For example, if you track Weekly Active Users, stickiness highlights those that are the most engaged within that week.

Stickiness helps you answer questions such as:

  • How frequently are users engaging with my product?
  • Who are my most engaged users?
  • Are users engaging more with my product now than they did a month ago?

How to create a stickiness insight

  1. Click Product analytics on the left sidebar
  2. Click the + New Insights button
  3. Select the Stickiness tab
  4. Select the event you want to see the stickiness of
How to create a stickiness insight

Understanding stickiness charts

The y-axis on the graph represents the number of unique users or groups. The x-axis represents the number of times the user or group performed the event in the specified time period.

For example, the below chart shows 938 people performed a pageview event on 3 of the last 7 days:

example of a stickiness chart

It's worth noting that stickiness measures the exact number of times a user performed an action. For example, if a user performed an event in 3 out of the last 7 days, they would only be included in this group, and not the group who performed the action in 2 out of the last 5 days.

Viewing individual users

You can drill down into specific users who have performed an event or action multiple times:

  1. Hover a particular data point on your stickiness graph
  2. Click on the data point to bring up a list of users in that point

You can then create a cohort of those users by clicking the Save as cohort button in the modal. This is useful for creating further insights for a highly engaged group of users.
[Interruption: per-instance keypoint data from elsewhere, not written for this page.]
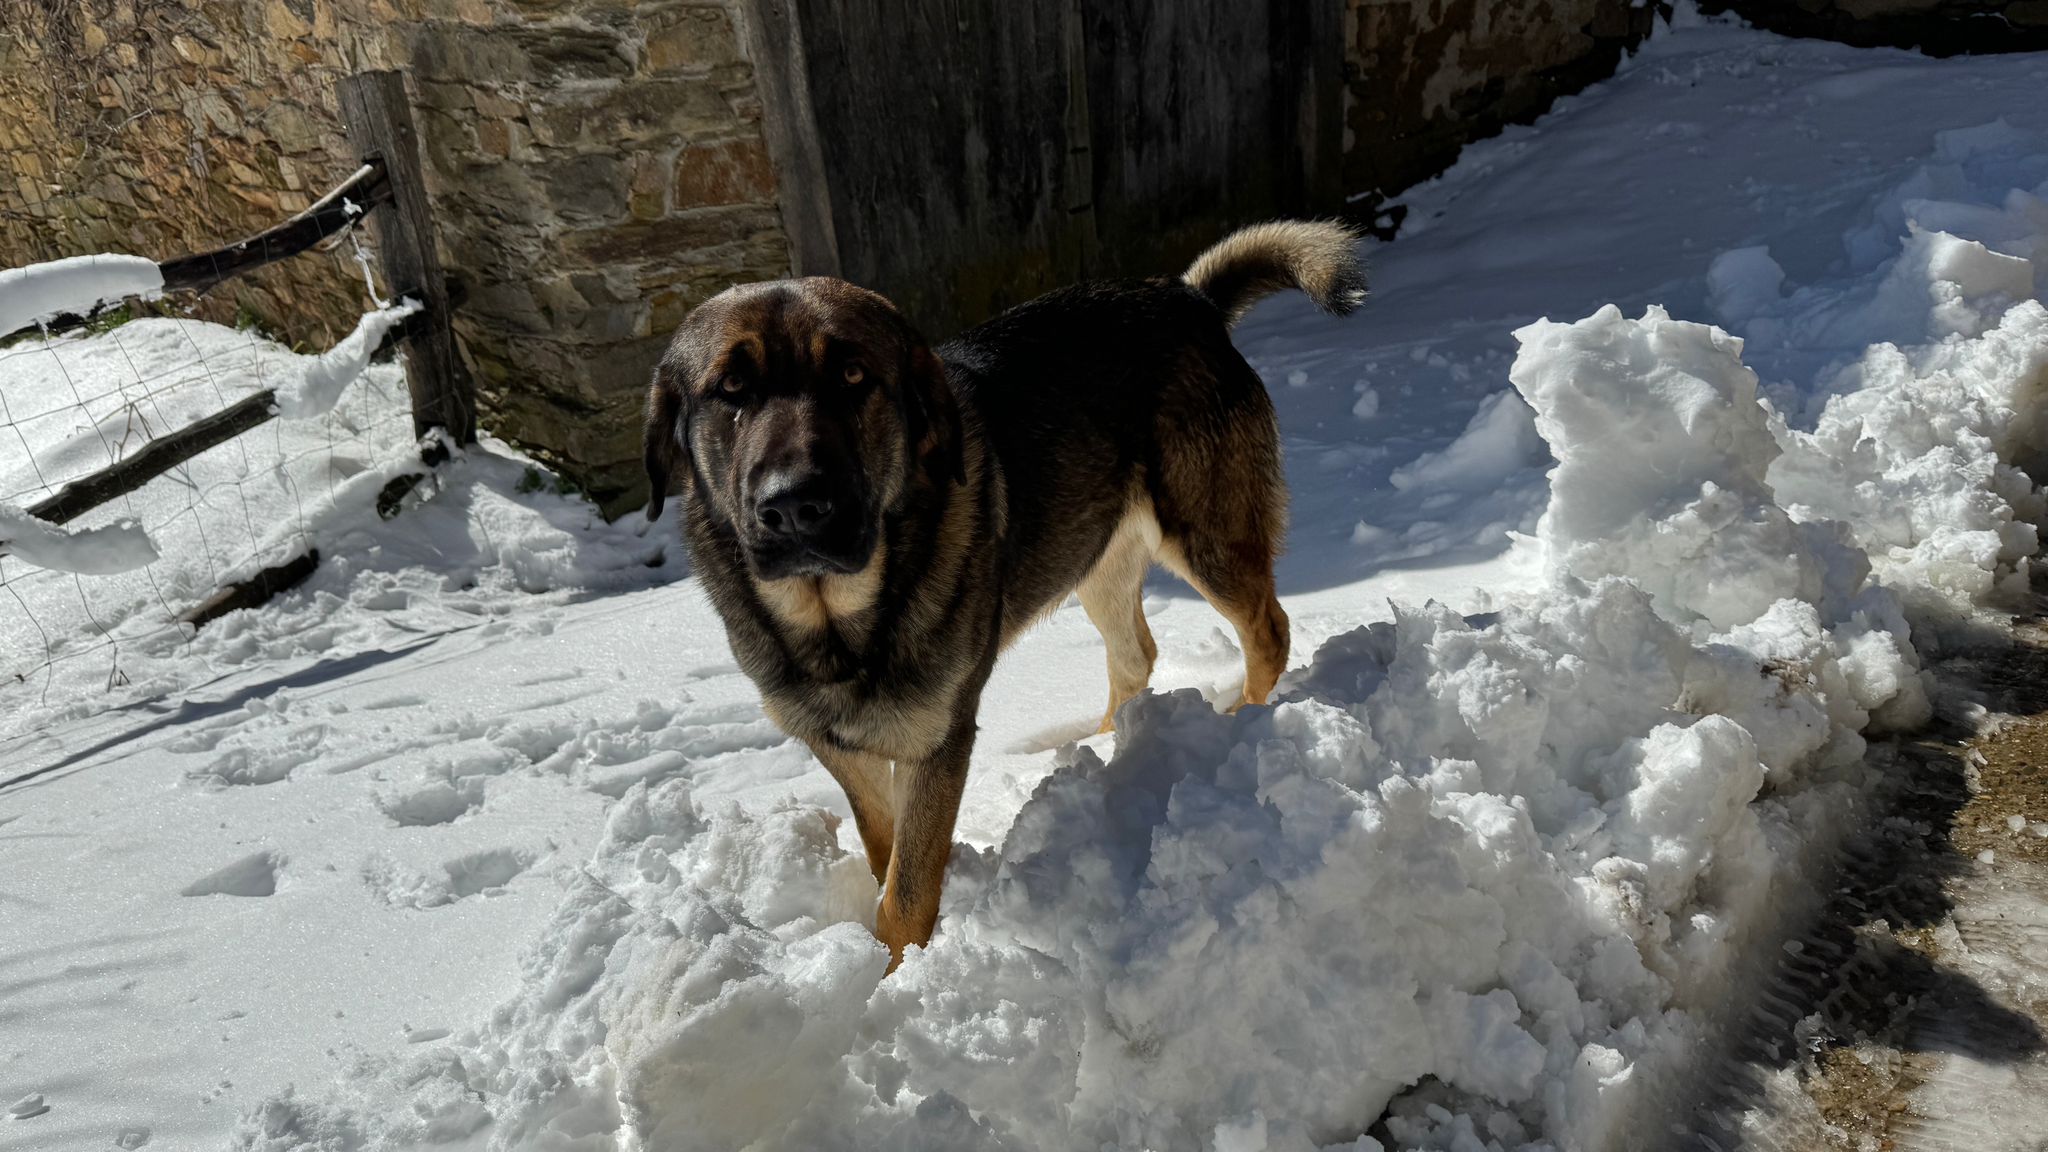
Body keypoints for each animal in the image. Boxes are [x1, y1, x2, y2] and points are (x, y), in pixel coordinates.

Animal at [647, 217, 1368, 959]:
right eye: (730, 387)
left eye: (853, 375)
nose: (795, 506)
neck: (834, 619)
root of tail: (1190, 300)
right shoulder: (830, 738)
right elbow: (882, 839)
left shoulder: (939, 738)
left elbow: (909, 889)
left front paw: (896, 974)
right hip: (1094, 556)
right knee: (1135, 654)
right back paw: (1105, 745)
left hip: (1205, 531)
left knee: (1267, 630)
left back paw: (1238, 723)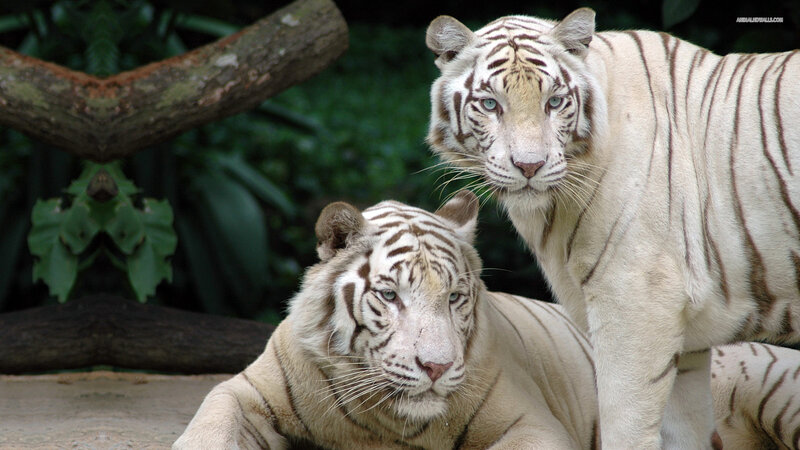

Cohort of stickiness users

Stickiness vs retention

Stickiness and retention insights can look very similar and it's important to understand the differences between them.

  • Retention - Measures the percent of users who came back and performed an event within a given period at least once
  • Stickiness - Measures how many times within a period a user performed an event

Both stickiness and retention are important when analyzing how engaged users are with your product.

In general, retention is good at measuring how well you're doing at keeping users engaged overall, whereas stickiness measures how deeply users are engaging with your product.